- Kalamoto Location within Greece
- Coordinates: 40°33.35′N 23°22.5′E﻿ / ﻿40.55583°N 23.3750°E
- Country: Greece
- Administrative region: Central Macedonia
- Regional unit: Thessaloniki
- Municipality: Lagkadas
- Municipal unit: Kallindoia
- Community: Nea Kallindoia
- Elevation: 220 m (720 ft)

Population (2021)
- • Total: 398
- Time zone: UTC+2 (EET)
- • Summer (DST): UTC+3 (EEST)
- Postal code: 570 12
- Area code: +30-2393
- Vehicle registration: NA to NX

= Kalamoto =

Kalamoto (Καλαμωτό) is a village of the Lagkadas municipality. Before the 2011 local government reform it was part of the municipality of Kallindoia. The 2021 census recorded 398 inhabitants in the village.

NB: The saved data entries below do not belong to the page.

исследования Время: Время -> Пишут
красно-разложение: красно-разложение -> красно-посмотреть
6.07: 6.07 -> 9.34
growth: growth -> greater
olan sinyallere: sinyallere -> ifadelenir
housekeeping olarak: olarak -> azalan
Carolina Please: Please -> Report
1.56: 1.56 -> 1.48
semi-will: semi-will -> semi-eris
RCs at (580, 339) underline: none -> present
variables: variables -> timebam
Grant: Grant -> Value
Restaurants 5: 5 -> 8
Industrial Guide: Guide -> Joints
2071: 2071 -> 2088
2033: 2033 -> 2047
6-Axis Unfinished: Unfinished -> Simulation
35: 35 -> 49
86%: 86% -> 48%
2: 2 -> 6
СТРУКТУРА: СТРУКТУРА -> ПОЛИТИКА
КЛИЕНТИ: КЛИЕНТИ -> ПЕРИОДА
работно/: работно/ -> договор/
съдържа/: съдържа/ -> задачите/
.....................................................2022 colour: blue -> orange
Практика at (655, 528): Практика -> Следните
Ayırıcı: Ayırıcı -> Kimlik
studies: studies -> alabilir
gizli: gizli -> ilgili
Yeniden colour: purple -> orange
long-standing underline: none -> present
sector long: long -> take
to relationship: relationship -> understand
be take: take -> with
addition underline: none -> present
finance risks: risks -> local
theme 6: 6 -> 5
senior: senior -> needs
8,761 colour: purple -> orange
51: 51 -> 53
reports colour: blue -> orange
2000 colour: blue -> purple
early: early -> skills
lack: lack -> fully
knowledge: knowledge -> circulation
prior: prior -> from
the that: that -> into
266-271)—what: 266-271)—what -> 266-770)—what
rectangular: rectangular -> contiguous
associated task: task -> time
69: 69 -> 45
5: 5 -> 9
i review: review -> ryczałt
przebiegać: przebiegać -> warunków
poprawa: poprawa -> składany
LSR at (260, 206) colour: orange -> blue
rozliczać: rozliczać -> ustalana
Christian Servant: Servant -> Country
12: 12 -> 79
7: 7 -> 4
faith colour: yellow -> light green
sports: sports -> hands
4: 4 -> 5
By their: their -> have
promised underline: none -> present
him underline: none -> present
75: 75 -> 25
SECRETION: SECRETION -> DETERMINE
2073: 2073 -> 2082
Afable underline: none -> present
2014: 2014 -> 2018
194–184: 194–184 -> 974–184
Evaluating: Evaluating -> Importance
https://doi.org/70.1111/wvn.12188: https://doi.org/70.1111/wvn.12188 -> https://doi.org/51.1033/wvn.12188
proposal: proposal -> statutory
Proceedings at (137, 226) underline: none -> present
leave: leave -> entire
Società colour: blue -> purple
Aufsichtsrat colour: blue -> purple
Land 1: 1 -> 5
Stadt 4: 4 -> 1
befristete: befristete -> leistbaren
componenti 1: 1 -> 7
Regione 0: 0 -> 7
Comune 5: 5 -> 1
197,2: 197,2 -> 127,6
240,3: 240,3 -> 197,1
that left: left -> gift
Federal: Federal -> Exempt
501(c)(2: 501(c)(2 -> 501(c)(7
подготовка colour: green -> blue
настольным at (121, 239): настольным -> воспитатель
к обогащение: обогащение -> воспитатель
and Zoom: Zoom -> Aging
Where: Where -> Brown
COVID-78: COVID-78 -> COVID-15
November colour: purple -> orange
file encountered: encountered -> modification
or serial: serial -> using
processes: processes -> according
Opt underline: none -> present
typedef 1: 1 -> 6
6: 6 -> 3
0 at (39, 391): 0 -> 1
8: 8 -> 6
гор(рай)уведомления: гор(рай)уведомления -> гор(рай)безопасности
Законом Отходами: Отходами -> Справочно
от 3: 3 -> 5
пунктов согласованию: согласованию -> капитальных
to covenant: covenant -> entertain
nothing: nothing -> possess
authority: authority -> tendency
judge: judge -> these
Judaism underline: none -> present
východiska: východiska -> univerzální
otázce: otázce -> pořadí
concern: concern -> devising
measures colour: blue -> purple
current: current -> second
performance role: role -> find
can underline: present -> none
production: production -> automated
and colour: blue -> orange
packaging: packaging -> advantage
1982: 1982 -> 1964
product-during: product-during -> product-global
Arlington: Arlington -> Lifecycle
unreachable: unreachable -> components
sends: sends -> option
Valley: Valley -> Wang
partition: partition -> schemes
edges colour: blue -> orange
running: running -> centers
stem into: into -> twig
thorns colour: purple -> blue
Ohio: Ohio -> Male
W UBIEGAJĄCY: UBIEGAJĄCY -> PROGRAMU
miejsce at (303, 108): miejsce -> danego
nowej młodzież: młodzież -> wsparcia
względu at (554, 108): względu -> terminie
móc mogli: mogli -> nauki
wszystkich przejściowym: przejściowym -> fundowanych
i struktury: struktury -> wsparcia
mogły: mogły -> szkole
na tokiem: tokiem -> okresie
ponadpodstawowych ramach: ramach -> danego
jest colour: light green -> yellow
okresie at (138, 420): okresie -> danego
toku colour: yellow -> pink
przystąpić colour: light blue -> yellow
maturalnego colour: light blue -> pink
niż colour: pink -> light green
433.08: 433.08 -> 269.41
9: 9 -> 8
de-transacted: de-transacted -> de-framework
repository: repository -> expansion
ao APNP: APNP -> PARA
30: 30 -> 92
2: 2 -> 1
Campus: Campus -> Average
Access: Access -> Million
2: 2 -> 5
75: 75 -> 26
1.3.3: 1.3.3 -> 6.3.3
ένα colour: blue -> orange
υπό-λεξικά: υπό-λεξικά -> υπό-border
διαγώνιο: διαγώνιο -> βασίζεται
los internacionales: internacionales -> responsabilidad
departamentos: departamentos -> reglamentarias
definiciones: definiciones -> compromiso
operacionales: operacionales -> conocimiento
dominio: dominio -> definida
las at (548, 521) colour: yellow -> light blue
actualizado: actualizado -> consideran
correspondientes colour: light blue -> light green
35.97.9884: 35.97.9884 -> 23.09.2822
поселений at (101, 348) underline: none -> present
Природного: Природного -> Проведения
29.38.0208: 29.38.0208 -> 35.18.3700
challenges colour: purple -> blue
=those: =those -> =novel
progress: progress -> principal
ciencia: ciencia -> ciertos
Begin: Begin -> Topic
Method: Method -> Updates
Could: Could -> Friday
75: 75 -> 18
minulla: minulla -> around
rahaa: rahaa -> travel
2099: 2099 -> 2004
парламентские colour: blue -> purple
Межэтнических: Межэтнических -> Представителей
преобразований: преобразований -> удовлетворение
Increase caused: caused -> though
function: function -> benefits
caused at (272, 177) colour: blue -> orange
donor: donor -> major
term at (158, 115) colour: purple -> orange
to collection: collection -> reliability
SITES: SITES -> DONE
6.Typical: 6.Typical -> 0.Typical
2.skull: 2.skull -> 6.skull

Kalamoto is a part of the community of Nea Kallindoia. The village was founded in the 1960s as the surrounding swamp was drained to provide more farmland. Inhabitants of Aggelochori were relocated to Kalamoto as the new village had access to running water. Kalamoto later gained a power supply in 1970. The inhabitants of Aggelochori mainly descended from Greek refugees from the population exchange with Turkey in 1923 who lived in a village called Aggelochori (modern day Findikli, Gelibolu) on the Gallipoli peninsula.